Among the entries below, count the lines with "projection" in them and state the total without comment.
[Start of section]
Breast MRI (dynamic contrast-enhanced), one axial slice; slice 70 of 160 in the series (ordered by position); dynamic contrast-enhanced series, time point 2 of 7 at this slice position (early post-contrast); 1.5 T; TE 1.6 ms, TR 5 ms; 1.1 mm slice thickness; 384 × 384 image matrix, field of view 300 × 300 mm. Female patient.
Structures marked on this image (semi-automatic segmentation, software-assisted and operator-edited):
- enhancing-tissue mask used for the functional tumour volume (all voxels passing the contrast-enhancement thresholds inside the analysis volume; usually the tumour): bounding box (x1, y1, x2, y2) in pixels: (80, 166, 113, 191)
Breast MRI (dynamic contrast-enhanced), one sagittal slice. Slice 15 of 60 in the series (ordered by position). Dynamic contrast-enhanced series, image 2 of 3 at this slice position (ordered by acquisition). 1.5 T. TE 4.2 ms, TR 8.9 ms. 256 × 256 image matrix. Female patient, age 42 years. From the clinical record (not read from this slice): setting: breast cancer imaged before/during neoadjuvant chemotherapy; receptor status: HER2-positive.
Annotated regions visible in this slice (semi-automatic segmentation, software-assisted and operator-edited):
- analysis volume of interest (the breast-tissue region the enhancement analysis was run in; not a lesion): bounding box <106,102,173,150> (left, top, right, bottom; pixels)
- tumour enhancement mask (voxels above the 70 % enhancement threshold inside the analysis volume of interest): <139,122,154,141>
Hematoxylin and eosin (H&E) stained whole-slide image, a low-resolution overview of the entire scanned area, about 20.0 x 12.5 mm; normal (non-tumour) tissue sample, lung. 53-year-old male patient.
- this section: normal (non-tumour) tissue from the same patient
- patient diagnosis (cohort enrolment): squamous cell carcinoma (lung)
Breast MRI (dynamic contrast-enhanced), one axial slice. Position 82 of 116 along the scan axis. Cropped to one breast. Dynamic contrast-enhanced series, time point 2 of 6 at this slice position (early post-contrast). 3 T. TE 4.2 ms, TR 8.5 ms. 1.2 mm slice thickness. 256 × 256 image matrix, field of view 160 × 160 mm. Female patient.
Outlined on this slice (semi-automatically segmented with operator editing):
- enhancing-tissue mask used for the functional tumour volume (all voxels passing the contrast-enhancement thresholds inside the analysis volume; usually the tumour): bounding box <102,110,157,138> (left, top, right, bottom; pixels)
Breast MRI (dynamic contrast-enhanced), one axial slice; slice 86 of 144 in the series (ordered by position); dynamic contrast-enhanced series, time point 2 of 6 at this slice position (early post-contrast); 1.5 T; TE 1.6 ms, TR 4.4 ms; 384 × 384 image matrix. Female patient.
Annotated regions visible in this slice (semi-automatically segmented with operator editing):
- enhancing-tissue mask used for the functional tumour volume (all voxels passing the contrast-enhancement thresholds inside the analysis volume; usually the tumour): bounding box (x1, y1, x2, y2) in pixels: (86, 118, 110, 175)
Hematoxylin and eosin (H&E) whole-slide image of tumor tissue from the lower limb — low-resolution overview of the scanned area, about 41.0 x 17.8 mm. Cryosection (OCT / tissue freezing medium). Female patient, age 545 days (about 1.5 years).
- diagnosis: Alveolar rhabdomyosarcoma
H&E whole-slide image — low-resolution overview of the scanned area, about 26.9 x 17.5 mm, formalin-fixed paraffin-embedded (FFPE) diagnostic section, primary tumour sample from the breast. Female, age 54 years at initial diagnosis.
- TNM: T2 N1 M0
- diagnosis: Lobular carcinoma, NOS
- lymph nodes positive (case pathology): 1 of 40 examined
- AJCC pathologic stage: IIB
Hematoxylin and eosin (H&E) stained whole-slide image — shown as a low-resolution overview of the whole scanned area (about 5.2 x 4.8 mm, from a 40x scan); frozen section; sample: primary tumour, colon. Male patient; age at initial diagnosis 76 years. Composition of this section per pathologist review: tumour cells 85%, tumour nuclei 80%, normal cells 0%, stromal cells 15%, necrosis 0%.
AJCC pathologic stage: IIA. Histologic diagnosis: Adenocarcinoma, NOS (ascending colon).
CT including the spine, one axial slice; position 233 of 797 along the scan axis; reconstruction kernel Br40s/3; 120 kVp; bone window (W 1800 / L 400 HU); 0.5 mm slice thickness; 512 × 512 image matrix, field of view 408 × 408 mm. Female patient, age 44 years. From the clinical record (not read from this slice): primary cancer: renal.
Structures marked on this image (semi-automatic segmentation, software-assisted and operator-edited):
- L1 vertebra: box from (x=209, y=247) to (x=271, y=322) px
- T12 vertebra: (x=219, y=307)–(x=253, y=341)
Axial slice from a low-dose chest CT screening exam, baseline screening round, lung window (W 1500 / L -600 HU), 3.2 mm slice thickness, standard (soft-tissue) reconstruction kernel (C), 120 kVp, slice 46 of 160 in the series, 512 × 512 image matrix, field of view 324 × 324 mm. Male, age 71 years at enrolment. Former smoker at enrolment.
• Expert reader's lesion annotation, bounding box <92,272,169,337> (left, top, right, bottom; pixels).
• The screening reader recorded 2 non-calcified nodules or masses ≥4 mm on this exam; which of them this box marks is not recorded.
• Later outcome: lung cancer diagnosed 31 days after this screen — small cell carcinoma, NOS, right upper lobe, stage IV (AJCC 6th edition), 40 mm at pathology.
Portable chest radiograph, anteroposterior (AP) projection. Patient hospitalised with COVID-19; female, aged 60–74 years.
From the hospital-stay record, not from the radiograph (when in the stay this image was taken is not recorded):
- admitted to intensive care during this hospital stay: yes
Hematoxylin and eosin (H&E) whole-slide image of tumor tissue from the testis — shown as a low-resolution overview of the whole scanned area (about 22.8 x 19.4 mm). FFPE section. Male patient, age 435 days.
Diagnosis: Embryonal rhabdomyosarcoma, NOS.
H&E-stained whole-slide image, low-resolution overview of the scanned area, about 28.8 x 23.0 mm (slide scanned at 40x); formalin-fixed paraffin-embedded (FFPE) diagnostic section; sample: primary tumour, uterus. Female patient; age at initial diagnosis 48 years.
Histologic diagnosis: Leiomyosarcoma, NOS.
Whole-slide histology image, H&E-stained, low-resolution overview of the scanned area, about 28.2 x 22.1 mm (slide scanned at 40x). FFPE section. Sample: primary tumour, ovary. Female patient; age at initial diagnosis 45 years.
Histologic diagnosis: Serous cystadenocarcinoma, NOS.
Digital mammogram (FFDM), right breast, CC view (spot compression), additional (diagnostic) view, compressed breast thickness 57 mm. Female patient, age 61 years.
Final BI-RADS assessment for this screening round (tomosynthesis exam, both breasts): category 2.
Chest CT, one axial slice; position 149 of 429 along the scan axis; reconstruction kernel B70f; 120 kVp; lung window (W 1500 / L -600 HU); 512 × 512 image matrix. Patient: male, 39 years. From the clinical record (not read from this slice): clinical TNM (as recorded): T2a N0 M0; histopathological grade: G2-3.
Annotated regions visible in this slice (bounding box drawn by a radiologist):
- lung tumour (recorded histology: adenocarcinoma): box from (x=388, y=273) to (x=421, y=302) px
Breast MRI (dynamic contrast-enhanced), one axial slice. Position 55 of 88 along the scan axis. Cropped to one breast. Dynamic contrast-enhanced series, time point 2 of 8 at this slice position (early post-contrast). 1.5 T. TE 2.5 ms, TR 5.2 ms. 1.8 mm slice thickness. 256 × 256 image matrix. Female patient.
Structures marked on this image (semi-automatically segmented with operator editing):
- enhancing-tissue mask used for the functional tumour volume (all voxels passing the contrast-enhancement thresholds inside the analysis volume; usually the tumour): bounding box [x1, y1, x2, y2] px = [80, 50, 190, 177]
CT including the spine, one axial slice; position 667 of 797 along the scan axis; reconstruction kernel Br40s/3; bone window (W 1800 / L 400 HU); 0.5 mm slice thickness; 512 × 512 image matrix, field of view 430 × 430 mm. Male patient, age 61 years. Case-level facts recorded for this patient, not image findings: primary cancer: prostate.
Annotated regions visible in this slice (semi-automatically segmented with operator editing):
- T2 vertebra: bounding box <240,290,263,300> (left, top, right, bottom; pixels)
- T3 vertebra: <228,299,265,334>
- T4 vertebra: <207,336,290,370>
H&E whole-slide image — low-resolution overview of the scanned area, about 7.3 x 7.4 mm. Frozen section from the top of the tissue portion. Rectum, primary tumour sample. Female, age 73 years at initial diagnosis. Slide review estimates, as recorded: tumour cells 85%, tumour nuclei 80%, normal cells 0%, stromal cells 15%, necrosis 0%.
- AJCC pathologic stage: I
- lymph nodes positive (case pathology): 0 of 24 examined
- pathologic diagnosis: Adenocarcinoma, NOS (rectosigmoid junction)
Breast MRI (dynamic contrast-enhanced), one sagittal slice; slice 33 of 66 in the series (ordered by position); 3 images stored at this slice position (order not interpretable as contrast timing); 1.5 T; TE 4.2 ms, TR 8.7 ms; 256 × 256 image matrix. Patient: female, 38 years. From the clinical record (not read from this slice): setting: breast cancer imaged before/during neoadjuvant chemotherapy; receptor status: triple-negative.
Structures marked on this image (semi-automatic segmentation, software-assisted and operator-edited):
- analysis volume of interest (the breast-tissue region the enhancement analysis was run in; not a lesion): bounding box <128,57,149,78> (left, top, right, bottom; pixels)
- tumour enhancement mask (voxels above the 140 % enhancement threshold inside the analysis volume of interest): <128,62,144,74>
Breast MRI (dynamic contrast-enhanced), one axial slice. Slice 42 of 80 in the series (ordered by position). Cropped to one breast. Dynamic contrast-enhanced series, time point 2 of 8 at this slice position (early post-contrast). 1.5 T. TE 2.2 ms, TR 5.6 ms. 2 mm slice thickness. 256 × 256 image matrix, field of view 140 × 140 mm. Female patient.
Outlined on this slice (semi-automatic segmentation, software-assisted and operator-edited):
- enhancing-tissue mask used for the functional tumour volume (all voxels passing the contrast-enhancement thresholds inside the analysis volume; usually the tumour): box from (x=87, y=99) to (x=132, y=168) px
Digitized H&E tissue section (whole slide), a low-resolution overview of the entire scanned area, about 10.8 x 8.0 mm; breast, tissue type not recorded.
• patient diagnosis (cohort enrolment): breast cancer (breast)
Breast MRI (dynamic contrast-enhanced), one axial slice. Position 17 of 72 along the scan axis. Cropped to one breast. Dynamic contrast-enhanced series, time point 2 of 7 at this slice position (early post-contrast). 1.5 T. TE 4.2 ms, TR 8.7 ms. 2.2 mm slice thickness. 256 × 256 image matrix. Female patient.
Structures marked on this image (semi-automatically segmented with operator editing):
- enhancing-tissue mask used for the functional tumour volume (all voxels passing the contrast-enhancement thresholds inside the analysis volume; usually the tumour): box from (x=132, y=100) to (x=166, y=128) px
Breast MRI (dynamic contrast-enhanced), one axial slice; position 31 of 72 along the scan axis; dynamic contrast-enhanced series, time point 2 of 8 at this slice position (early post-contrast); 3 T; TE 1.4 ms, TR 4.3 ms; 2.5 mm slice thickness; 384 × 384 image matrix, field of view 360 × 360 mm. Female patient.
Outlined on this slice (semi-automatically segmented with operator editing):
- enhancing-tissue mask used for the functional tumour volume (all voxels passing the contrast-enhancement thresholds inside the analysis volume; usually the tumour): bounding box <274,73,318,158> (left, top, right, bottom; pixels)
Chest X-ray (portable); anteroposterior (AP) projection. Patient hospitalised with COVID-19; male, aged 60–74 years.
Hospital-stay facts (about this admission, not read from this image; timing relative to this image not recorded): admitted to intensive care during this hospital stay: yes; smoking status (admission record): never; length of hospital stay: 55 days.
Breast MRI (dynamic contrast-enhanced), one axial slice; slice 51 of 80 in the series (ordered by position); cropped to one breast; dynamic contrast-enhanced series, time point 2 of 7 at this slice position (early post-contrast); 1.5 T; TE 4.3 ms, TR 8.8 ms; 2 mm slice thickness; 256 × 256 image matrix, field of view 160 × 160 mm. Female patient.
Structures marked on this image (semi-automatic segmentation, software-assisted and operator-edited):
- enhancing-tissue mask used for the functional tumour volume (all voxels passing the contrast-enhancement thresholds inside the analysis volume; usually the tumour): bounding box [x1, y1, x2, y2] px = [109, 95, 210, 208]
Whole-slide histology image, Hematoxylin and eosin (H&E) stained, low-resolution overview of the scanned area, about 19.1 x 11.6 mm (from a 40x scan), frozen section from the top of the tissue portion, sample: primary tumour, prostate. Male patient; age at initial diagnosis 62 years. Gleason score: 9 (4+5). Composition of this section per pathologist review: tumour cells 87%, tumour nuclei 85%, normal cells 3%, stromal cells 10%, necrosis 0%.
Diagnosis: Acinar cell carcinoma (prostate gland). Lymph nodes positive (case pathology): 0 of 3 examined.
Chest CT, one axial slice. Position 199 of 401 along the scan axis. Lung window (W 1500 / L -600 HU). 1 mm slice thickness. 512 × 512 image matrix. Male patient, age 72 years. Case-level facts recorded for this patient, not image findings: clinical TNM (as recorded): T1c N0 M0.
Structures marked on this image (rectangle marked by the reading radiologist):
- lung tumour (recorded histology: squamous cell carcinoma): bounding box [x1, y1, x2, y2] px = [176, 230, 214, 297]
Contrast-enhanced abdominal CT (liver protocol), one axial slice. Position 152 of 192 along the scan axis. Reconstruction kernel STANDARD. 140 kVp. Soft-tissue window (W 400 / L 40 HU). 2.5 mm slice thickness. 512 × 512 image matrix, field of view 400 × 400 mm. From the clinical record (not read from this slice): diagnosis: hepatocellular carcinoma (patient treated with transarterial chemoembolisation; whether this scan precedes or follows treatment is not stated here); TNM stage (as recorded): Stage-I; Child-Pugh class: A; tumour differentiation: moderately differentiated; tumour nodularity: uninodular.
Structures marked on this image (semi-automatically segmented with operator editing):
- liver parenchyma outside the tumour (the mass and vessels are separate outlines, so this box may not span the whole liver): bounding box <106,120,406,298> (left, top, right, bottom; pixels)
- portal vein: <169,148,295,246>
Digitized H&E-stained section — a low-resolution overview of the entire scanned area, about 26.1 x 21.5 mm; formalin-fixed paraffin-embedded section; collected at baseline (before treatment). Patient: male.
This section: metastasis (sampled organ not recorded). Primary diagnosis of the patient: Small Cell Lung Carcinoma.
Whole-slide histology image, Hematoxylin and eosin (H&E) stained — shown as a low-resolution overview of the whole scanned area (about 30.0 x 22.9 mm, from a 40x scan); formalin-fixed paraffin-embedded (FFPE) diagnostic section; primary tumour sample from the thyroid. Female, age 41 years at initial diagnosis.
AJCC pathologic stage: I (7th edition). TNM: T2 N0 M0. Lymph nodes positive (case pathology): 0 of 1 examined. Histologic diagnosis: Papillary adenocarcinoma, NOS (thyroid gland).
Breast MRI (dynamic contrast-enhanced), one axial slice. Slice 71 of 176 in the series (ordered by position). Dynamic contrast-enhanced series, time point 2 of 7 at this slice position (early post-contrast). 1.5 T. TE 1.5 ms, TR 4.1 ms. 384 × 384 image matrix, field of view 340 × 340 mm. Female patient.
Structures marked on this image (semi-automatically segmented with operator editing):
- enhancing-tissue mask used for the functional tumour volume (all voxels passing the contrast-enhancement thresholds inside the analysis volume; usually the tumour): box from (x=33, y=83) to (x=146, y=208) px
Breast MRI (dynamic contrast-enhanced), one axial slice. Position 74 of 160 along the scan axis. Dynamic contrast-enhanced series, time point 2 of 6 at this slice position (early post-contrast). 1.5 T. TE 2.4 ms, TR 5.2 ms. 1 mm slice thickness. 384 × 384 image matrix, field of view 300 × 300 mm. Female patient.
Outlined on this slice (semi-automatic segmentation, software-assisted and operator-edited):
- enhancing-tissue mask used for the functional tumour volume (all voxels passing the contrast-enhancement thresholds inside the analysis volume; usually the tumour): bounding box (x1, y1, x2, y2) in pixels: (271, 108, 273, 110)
[End of section]
(Written response): 2